A year and a half after bellyaching about rules in the electricity capacity market, the Federal Energy Regulatory Commission voted 2-1 Thursday to hamper investments in renewables and energy storage while giving an advantage to fossil fuel-burning power plants. The latest assault from the Trump regime on state moves to decarbonize in the face of the climate crisis means that plants generating electricity from solar, wind, and nuclear can be assessed what amounts to a surcharge when bidding to build new plants in the nation’s largest market for electricity, while those powered by coal and natural gas cannot. The rule only covers grid operator PJM Interconnection, which provides electricity to 65 million customers in 13 states.
Result: Not only will customers have to pay more for power coming from fossil fuel plants at risk of retiring—mostly coal—but they will also have to pay more for power generated by clean sources. This directly undermines state mandates to cut carbon emissions by expanding the amount of electricity generated from clean sources.
Said FERC Chairman Neil Chatterjee, “I recognize and respect state authority to make decisions about the types of generation that serve their communities. Nothing in this decision prohibits that. But there can be no question those decisions effect markets. It’s our role to make sure the actions of one state do not negatively effect the wholesale markets and to ensure a level playing field.” He said he didn’t “buy it at all” that the move will disadvantage clean energy sources.

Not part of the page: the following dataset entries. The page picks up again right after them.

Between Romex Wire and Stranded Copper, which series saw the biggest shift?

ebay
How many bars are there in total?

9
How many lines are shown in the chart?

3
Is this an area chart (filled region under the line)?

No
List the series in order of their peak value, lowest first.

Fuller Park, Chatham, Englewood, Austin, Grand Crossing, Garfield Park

That’s not how Commissioner Richard Glick sees things. As Rod Kuckro and Jeremy Dillon report at the paywalled EnergyWire, the Democrat labeled the decision "a bailout, plain and simple," that creates "regulatory uncertainty" and would "stunt the transition to clean energy resources" in those states with policies favoring renewables as a means of reducing the greenhouse gas emissions from fossil fuels still generating 62% of U.S. electricity.

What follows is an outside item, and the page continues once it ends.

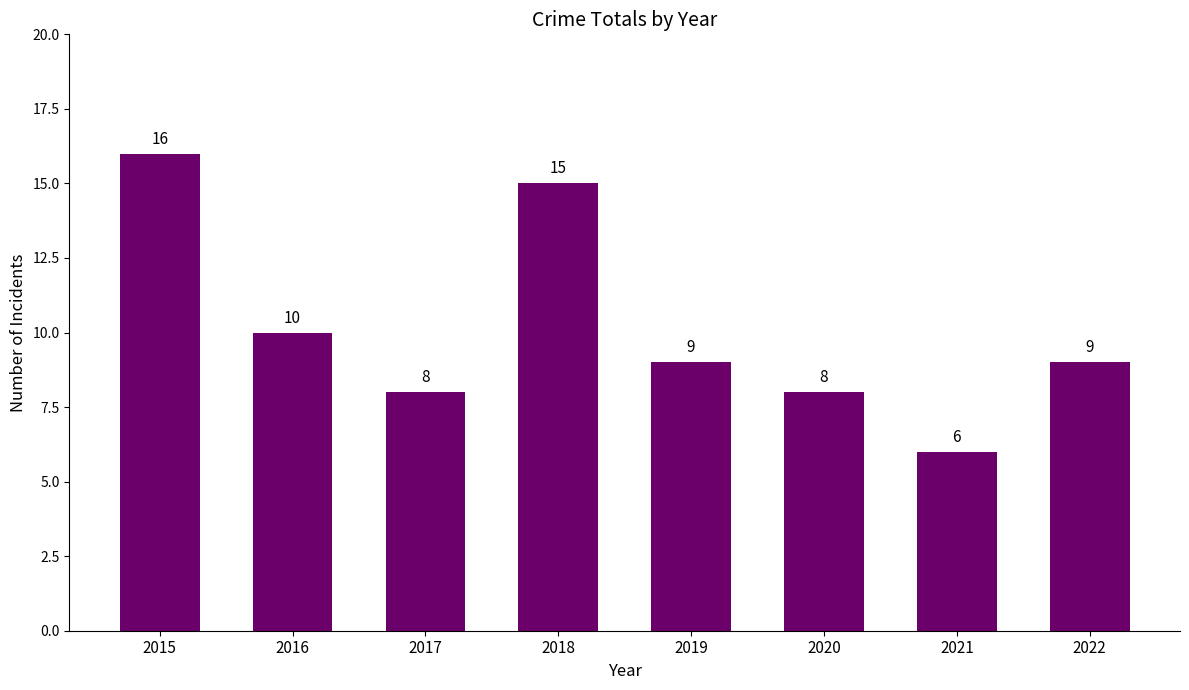

How many values are between 8 and 15?

6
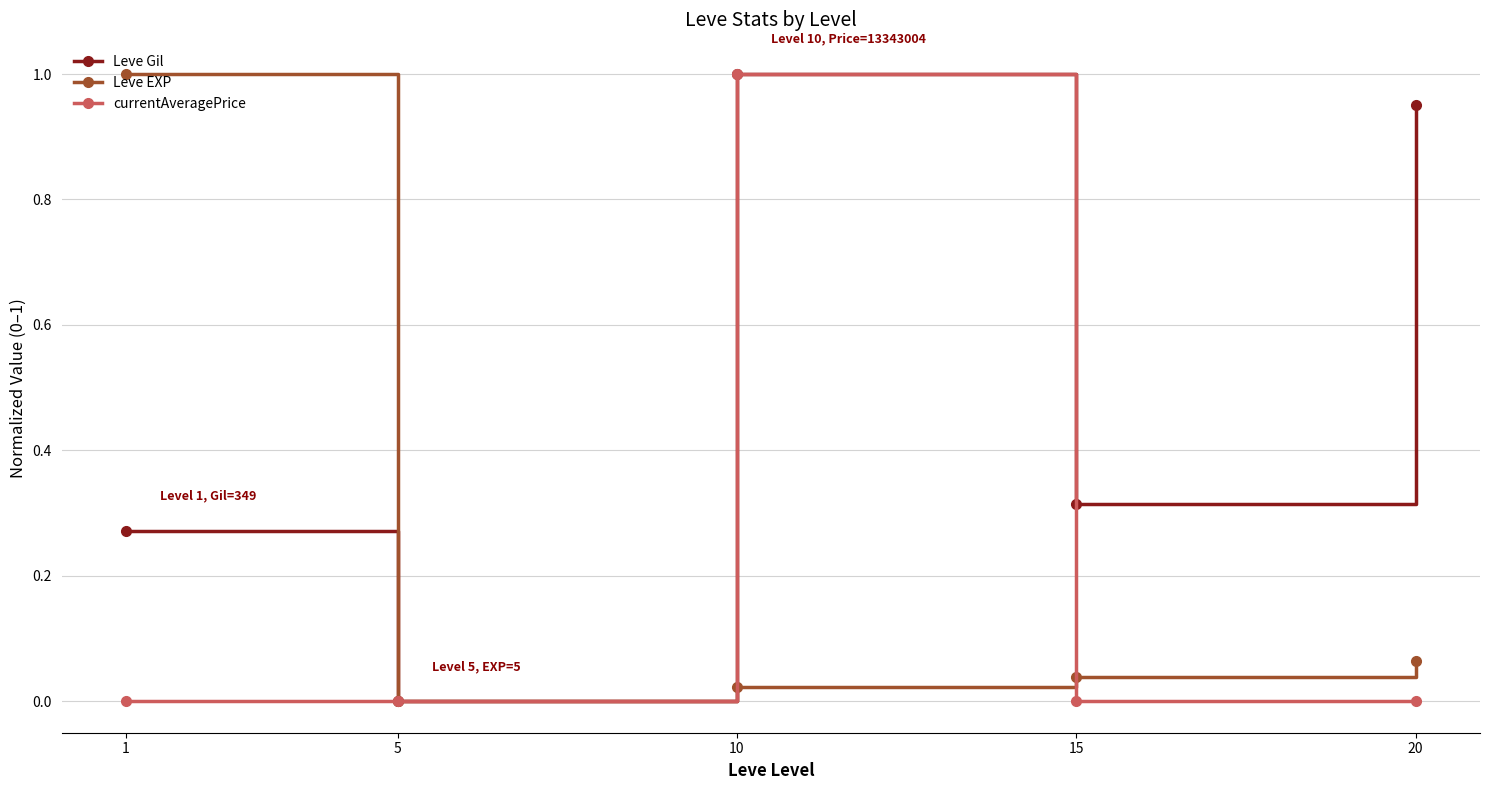

At which label does currentAveragePrice reach its peak?

10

Capacity markets are designed to ensure a steady flow of electricity to meet fluctuating demand. In effect, they provide a reserve. Power plants already on line and those seeking investments for new plants to provide this capacity bid in auctions to provide PJM and other capacity markets with power. If they win the bid, they are given regular capacity payments. Of late, as solar and wind have become ever cheaper, coal and natural gas can’t effectively compete at these auctions.
Said Mike Jacobs, a senior energy analyst with the Union of Concerned Scientists, “Federal regulators today have sided with PJM to effectively nullify state laws by excluding power plants meeting state policies from federal markets. By agreeing to this proposal, FERC is not indifferent to state policies that address carbon emissions—they are actively attacking them.”
In its arguments for changing the rule, PJM claimed that state incentives for clean energy—which vary in each of the 13 states it serves—are “market interference,” a term it conveniently does not apply to the subsidies for the dirty fossil fuel plants.
“PJM is pretending there aren’t subsidies in the markets they run, but the irony is they’re everywhere,” Jacobs said. “Now, FERC is rounding up the usual suspects—wind and solar power—but are ignoring the obvious ones under their nose.”